* Work request *
Check each line of the listing below for the string "Hotel", and copy the ones that have it.

%%

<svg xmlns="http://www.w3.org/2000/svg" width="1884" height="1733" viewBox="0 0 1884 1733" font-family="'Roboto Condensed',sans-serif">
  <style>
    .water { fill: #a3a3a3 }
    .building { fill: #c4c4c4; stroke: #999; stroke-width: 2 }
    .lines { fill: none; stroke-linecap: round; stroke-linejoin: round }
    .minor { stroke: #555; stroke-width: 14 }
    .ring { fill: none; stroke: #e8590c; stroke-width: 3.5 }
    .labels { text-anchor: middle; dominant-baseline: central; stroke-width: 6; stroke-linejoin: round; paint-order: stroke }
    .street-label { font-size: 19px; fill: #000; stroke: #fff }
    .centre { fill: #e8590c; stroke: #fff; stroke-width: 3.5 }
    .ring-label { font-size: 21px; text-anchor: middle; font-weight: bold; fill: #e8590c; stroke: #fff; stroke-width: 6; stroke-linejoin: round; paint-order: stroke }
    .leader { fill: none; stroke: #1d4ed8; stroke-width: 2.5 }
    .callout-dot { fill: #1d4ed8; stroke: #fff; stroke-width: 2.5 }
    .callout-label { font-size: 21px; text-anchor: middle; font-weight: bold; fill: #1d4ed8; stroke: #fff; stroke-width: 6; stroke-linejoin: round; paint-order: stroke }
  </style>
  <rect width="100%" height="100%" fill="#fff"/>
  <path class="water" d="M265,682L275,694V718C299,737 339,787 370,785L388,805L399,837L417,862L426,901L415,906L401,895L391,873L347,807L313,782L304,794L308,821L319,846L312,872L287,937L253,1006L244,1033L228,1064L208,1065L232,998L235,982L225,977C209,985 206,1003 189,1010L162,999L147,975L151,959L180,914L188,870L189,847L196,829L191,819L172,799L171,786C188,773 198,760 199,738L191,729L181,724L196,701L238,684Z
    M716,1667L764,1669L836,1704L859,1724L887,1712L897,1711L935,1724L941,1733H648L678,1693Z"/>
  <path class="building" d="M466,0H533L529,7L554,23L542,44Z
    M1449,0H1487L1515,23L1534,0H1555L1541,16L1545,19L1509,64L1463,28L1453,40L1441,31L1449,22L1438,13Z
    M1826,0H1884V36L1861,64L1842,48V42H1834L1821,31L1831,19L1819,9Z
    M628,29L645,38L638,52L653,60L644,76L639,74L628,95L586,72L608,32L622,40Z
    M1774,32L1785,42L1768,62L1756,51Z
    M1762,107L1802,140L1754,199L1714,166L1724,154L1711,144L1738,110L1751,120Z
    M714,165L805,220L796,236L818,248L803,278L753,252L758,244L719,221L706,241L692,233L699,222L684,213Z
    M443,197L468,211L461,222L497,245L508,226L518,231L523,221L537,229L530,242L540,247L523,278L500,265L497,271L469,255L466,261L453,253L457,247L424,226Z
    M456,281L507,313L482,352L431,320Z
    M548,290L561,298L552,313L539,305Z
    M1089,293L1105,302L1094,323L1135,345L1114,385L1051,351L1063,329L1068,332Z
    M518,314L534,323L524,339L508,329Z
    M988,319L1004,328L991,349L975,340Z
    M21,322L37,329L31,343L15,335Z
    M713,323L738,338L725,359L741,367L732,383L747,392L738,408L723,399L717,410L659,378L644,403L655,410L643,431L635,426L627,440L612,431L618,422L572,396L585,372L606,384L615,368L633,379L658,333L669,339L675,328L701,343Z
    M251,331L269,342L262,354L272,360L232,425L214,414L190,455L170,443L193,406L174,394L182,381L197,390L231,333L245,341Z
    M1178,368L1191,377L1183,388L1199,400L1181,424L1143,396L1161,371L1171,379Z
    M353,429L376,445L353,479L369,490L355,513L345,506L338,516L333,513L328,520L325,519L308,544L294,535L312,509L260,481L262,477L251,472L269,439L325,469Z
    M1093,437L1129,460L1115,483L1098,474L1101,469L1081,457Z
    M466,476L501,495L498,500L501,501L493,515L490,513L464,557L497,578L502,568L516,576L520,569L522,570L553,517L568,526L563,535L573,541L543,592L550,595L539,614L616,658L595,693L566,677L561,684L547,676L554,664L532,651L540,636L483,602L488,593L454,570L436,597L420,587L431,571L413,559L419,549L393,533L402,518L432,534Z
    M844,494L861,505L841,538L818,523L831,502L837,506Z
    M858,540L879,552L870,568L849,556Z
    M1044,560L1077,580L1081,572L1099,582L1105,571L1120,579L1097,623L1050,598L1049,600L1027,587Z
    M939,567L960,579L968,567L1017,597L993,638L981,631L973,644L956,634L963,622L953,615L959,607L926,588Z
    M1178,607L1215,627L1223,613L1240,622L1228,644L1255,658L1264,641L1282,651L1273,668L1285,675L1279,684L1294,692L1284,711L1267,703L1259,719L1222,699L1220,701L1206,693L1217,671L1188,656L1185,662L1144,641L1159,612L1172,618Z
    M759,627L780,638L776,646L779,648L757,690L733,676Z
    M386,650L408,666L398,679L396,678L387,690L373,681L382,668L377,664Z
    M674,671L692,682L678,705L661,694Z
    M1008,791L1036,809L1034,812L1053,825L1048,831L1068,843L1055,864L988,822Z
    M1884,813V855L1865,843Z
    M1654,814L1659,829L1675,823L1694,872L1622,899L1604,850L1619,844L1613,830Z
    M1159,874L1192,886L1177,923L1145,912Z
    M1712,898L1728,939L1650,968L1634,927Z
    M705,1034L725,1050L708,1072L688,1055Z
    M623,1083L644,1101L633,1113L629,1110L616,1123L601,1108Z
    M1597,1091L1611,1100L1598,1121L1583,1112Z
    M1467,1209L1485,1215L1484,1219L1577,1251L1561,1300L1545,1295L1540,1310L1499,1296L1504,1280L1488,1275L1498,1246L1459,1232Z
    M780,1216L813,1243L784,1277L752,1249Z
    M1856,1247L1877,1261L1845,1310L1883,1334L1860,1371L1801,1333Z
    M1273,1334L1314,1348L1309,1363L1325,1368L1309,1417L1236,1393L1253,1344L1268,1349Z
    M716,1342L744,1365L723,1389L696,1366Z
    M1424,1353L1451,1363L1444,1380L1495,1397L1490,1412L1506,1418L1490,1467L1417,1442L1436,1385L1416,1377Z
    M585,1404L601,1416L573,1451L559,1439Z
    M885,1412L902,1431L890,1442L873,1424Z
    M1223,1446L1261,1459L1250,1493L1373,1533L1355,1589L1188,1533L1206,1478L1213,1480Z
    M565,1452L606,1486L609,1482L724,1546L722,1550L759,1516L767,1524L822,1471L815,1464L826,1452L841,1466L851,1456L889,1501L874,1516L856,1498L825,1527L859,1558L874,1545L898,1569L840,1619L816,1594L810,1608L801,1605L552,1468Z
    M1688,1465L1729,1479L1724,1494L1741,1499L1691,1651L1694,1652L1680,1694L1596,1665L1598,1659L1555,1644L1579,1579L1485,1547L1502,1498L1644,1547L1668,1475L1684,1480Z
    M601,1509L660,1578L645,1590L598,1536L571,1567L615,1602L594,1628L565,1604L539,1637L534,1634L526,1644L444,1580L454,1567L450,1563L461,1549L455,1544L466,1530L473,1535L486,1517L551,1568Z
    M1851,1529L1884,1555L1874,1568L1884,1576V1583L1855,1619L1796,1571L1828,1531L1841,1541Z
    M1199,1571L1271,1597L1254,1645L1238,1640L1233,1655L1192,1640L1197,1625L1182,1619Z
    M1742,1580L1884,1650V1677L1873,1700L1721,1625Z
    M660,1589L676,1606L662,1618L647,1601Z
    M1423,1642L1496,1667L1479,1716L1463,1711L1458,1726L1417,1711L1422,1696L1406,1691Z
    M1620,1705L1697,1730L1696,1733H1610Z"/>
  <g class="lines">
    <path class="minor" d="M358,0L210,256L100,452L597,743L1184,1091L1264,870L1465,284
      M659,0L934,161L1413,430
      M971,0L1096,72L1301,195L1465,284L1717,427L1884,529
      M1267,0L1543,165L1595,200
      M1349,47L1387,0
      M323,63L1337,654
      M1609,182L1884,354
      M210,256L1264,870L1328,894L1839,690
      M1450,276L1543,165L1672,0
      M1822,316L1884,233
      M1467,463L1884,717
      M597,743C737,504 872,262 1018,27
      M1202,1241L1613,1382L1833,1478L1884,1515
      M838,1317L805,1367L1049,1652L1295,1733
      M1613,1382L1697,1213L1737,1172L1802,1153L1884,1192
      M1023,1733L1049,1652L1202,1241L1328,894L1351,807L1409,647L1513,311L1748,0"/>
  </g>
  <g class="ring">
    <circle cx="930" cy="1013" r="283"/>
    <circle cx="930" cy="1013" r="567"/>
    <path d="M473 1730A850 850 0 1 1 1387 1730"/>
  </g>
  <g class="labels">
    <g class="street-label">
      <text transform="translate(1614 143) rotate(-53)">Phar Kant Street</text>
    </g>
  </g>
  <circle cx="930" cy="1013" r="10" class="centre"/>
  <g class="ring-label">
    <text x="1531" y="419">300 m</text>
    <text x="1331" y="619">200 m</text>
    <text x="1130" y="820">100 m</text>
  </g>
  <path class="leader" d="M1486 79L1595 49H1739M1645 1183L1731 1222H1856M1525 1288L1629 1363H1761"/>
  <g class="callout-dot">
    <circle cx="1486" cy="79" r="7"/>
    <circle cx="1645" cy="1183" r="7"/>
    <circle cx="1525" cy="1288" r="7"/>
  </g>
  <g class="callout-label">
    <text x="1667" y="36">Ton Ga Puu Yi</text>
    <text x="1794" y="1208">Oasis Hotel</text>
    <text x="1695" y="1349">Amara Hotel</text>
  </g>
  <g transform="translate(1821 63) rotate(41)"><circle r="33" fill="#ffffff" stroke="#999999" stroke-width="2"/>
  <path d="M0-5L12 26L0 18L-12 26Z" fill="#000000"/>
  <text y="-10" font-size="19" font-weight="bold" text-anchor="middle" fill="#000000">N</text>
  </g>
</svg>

%%

* Response to this exercise *
    <text x="1794" y="1208">Oasis Hotel</text>
    <text x="1695" y="1349">Amara Hotel</text>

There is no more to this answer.